WORK TO COMPLETE:
State the number of lines in the material below that hold "casing", and add nothing to it.

DATA SECTION:
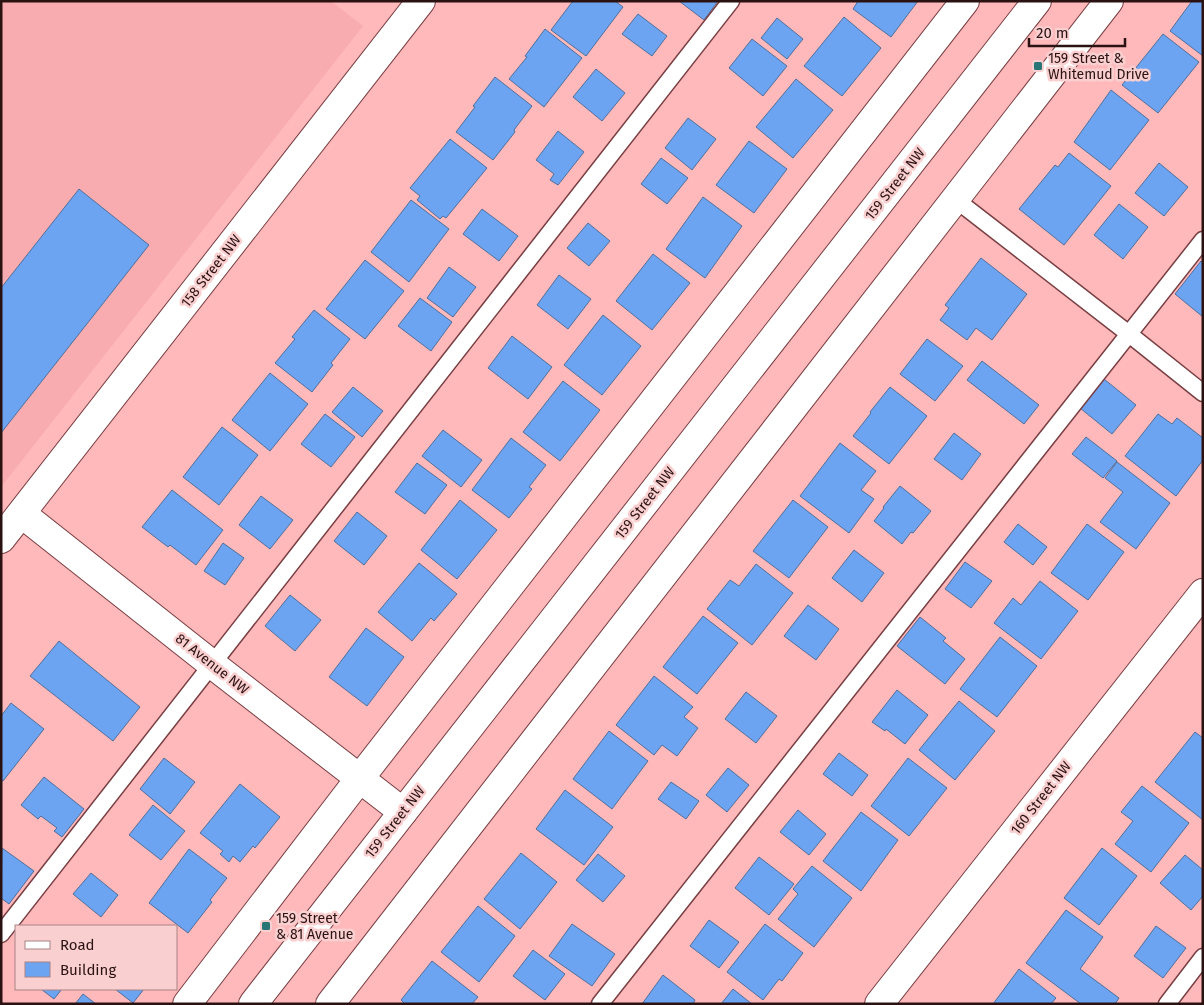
<svg xmlns="http://www.w3.org/2000/svg" width="1204" height="1005" viewBox="0 0 1204 1005" font-family="'Fira Sans',sans-serif">
<style>
.built{fill:#f9acaf}
.building{fill:#6ca4f2;stroke:#4e6f9c}
.lines{fill:none;stroke-linecap:round;stroke-linejoin:round}
.lane-casing{stroke:#783e42;stroke-width:19}
.street-casing{stroke:#783e42;stroke-width:30}
.secondary-casing{stroke:#783e42;stroke-width:30}
.lane{stroke:#fff;stroke-width:16}
.street{stroke:#fff;stroke-width:28}
.secondary{stroke:#fff;stroke-width:28}
.poi-dot{fill:#2a7576;stroke:#facfd0;stroke-width:2}
.labels{text-anchor:middle;dominant-baseline:central;stroke-width:5;stroke-linejoin:round;paint-order:stroke}
.poi-label{font-size:14px;fill:#2a1213;stroke:#facfd0;text-anchor:start}
.street-label{font-size:14px;fill:#2a1213;stroke:#facfd0}
</style>
<rect width="100%" height="100%" fill="#ffb9bb"/>
<path class="built" d="M 1,1 L 331,1 L 363,26 L 1,487 Z"/>
<path class="building" d="M 573,1 L 615,1 L 623,7 L 586,56 L 551,30 Z
M 679,1 L 718,1 L 704,20 Z
M 858,1 L 918,1 L 891,37 L 853,9 Z
M 1192,1 L 1203,1 L 1203,56 L 1170,31 Z
M 638,14 L 667,36 L 652,56 L 622,34 Z
M 844,17 L 881,48 L 842,96 L 804,66 Z
M 777,18 L 803,39 L 787,59 L 761,38 Z
M 545,29 L 582,58 L 544,107 L 509,79 L 527,57 L 525,56 Z
M 1163,34 L 1199,62 L 1158,113 L 1122,85 Z
M 752,39 L 787,66 L 763,96 L 729,68 Z
M 596,69 L 625,93 L 602,121 L 573,97 Z
M 495,77 L 532,106 L 514,130 L 515,132 L 493,160 L 456,132 L 475,107 L 473,106 Z
M 796,79 L 833,110 L 793,158 L 756,127 Z
M 1111,90 L 1149,120 L 1110,170 L 1074,142 Z
M 688,118 L 716,139 L 692,170 L 665,148 Z
M 558,131 L 584,152 L 558,185 L 550,180 L 554,174 L 536,160 Z
M 450,139 L 487,168 L 446,218 L 443,216 L 440,219 L 417,200 L 420,196 L 410,188 Z
M 749,141 L 787,169 L 754,213 L 716,185 Z
M 1069,153 L 1111,186 L 1064,245 L 1019,209 L 1055,165 L 1058,167 Z
M 661,158 L 688,178 L 667,204 L 641,184 Z
M 1159,163 L 1188,187 L 1164,216 L 1135,193 Z
M 79,189 L 149,245 L 1,433 L 1,288 Z
M 703,197 L 742,226 L 705,278 L 666,249 Z
M 411,200 L 449,229 L 409,282 L 371,252 Z
M 1119,204 L 1148,227 L 1123,259 L 1094,235 Z
M 482,209 L 518,236 L 499,261 L 463,234 Z
M 588,223 L 610,241 L 589,266 L 567,248 Z
M 653,254 L 690,283 L 652,330 L 616,301 Z
M 981,258 L 1027,294 L 992,340 L 976,328 L 967,340 L 940,320 L 949,308 L 945,305 Z
M 365,260 L 404,291 L 365,339 L 326,309 Z
M 1201,261 L 1203,263 L 1203,317 L 1175,294 Z
M 449,267 L 476,287 L 453,317 L 427,298 Z
M 559,275 L 591,299 L 568,329 L 537,305 Z
M 420,298 L 452,322 L 431,351 L 398,326 Z
M 314,310 L 350,339 L 331,363 L 333,365 L 312,392 L 275,363 L 295,339 L 292,337 Z
M 603,315 L 641,346 L 602,395 L 564,365 Z
M 512,336 L 552,367 L 528,399 L 488,368 Z
M 927,339 L 963,366 L 935,401 L 900,374 Z
M 982,361 L 1039,405 L 1024,424 L 967,380 Z
M 270,373 L 308,404 L 270,451 L 232,420 Z
M 1104,379 L 1136,405 L 1112,434 L 1080,408 Z
M 563,381 L 600,410 L 560,461 L 523,432 Z
M 353,387 L 383,411 L 362,437 L 332,412 Z
M 890,387 L 927,416 L 889,464 L 853,436 L 871,413 L 870,412 Z
M 325,414 L 355,437 L 331,467 L 301,444 Z
M 1158,414 L 1172,424 L 1177,418 L 1203,438 L 1203,460 L 1176,496 L 1125,456 Z
M 222,427 L 258,455 L 219,505 L 183,477 Z
M 443,430 L 482,460 L 461,487 L 422,456 Z
M 954,433 L 981,454 L 962,480 L 934,459 Z
M 1086,437 L 1117,461 L 1103,478 L 1072,454 Z
M 511,438 L 546,465 L 529,487 L 532,489 L 509,518 L 472,490 Z
M 840,443 L 876,471 L 861,490 L 874,499 L 849,533 L 800,496 Z
M 1117,462 L 1170,503 L 1136,549 L 1100,522 L 1123,492 L 1105,478 Z
M 417,463 L 447,485 L 425,514 L 395,492 Z
M 900,486 L 931,511 L 913,533 L 911,532 L 902,544 L 874,521 L 884,508 L 883,507 Z
M 172,490 L 223,530 L 196,565 L 170,545 L 168,547 L 142,527 Z
M 261,496 L 293,520 L 270,549 L 239,525 Z
M 460,500 L 497,530 L 457,579 L 421,550 Z
M 793,500 L 828,527 L 789,578 L 753,551 Z
M 357,512 L 387,536 L 364,565 L 334,541 Z
M 1018,524 L 1047,547 L 1033,565 L 1004,542 Z
M 1087,524 L 1124,552 L 1088,600 L 1051,573 Z
M 223,543 L 244,558 L 225,585 L 204,571 Z
M 854,550 L 884,573 L 862,602 L 832,578 Z
M 965,562 L 992,581 L 971,608 L 945,589 Z
M 419,563 L 457,594 L 434,621 L 431,618 L 412,641 L 378,612 Z
M 756,564 L 793,593 L 752,645 L 707,609 L 730,580 L 739,586 Z
M 1040,581 L 1078,611 L 1041,659 L 994,623 L 1013,598 L 1021,605 Z
M 290,595 L 321,620 L 295,651 L 265,626 Z
M 808,605 L 839,629 L 816,660 L 784,636 Z
M 703,616 L 738,643 L 697,694 L 663,667 Z
M 920,617 L 946,638 L 943,641 L 965,659 L 945,684 L 897,646 Z
M 366,628 L 404,657 L 367,706 L 329,677 Z
M 1000,637 L 1037,666 L 997,717 L 960,689 Z
M 59,641 L 140,707 L 113,741 L 30,676 Z
M 654,676 L 693,707 L 684,717 L 698,728 L 677,756 L 662,745 L 654,755 L 616,725 Z
M 897,690 L 928,715 L 905,744 L 886,729 L 885,731 L 872,722 Z
M 746,692 L 777,716 L 756,743 L 725,719 Z
M 959,701 L 995,731 L 955,780 L 919,750 Z
M 11,703 L 44,729 L 3,781 L 1,780 L 1,716 Z
M 609,731 L 648,761 L 612,809 L 573,779 Z
M 1195,732 L 1203,738 L 1203,820 L 1155,782 Z
M 839,753 L 868,775 L 852,796 L 823,774 Z
M 164,758 L 195,782 L 170,814 L 140,789 Z
M 908,758 L 947,788 L 909,836 L 871,806 Z
M 728,768 L 749,785 L 727,812 L 706,795 Z
M 44,777 L 84,809 L 62,837 L 54,831 L 57,828 L 41,816 L 38,819 L 21,805 Z
M 671,782 L 699,801 L 686,819 L 658,799 Z
M 240,784 L 280,817 L 255,848 L 253,846 L 240,862 L 233,856 L 229,862 L 220,854 L 223,851 L 200,833 Z
M 1142,786 L 1189,823 L 1151,872 L 1115,844 L 1133,821 L 1121,812 Z
M 565,790 L 613,827 L 584,865 L 536,829 Z
M 153,805 L 185,831 L 161,860 L 129,835 Z
M 798,810 L 826,834 L 809,855 L 780,832 Z
M 861,812 L 898,840 L 861,891 L 823,861 Z
M 2,848 L 34,871 L 9,904 L 1,898 Z
M 1102,848 L 1137,876 L 1099,925 L 1064,898 Z
M 189,849 L 227,878 L 210,900 L 212,902 L 188,933 L 149,903 Z
M 521,853 L 557,882 L 520,929 L 484,899 Z
M 598,854 L 625,876 L 603,902 L 576,880 Z
M 1185,855 L 1203,870 L 1203,896 L 1191,910 L 1160,883 Z
M 759,857 L 794,884 L 769,915 L 735,888 Z
M 812,866 L 852,898 L 814,947 L 778,919 L 798,894 L 793,889 Z
M 91,873 L 118,895 L 101,917 L 73,894 Z
M 478,906 L 515,936 L 479,982 L 441,952 Z
M 1066,910 L 1103,937 L 1080,969 L 1119,998 L 1115,1004 L 1081,1004 L 1026,963 Z
M 709,920 L 739,942 L 719,968 L 690,946 Z
M 572,924 L 615,954 L 592,986 L 549,956 Z
M 765,924 L 803,953 L 782,981 L 779,979 L 763,1000 L 727,972 Z
M 1156,926 L 1186,948 L 1163,978 L 1134,956 Z
M 533,950 L 565,974 L 545,1000 L 513,976 Z
M 432,961 L 478,997 L 472,1004 L 405,1004 L 401,1000 Z
M 1019,969 L 1056,998 L 1051,1004 L 993,1004 Z
M 663,975 L 695,1000 L 693,1004 L 642,1004 Z
M 41,989 L 62,989 L 54,999 Z
M 115,989 L 144,989 L 133,1003 Z
M 733,989 L 752,1004 L 721,1004 Z
M 83,994 L 96,1004 L 75,1004 Z"/>
<g class="lines">
<g class="lane-casing">
<path id="lane" d="M 955,199 L 1129,334 L 1203,393
M 1,934 L 731,1
M 600,1004 L 1203,240
M 1167,1004 L 1203,957"/>
</g>
<g class="street-casing">
<path id="street" d="M 22,514 L 213,665 L 403,812
M 1,539 L 421,1
M 187,1004 L 360,778 L 965,1
M 330,1004 L 1109,1
M 879,1004 L 1203,593"/>
</g>
<g class="secondary-casing">
<path id="secondary" d="M 253,1004 L 1037,1"/>
</g>
<use href="#lane" class="lane"/>
<use href="#street" class="street"/>
<use href="#secondary" class="secondary"/>
</g>
<g class="poi-dot">
<rect x="1033" y="61" width="10" height="10" rx="2.5"/>
<rect x="261" y="921" width="10" height="10" rx="2.5"/>
</g>
<g class="labels">
<g class="poi-label">
<text x="1048" y="58">159 Street &amp;<tspan x="1048" dy="16">Whitemud Drive</tspan></text>
<text x="276" y="918">159 Street<tspan x="276" dy="16">&amp; 81 Avenue</tspan></text>
</g>
<g class="street-label">
<text transform="translate(895 184) rotate(-52)">159 Street NW</text>
<text transform="translate(211 271) rotate(-52)">158 Street NW</text>
<text transform="translate(645 503) rotate(-52)">159 Street NW</text>
<text transform="translate(212 664) rotate(38)">81 Avenue NW</text>
<text transform="translate(1041 798) rotate(-52)">160 Street NW</text>
<text transform="translate(395 822) rotate(-52)">159 Street NW</text>
</g>
</g>
<rect width="1204" height="1005" fill="none" stroke="#2a1213" stroke-width="5"/>
<rect x="15" y="925" width="162" height="65" fill="#facfd0" stroke="#a78384"/>
<rect x="25" y="941" width="25" height="8" fill="#ffffff" stroke="#a78384"/>
<text x="60" y="950" font-size="15" fill="#2a1213">Road</text>
<rect x="25" y="962" width="25" height="15" fill="#6ca4f2" stroke="#a78384"/>
<text x="60" y="975" font-size="15" fill="#2a1213">Building</text>
<path d="M1029 38v8h96v-8" fill="none" stroke="#2a1213" stroke-width="2.5"/>
<text x="1036" y="38" font-size="15" fill="#2a1213" stroke="#facfd0" stroke-width="4" paint-order="stroke">20 m</text>
</svg>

RESULT OF THE TASK:
6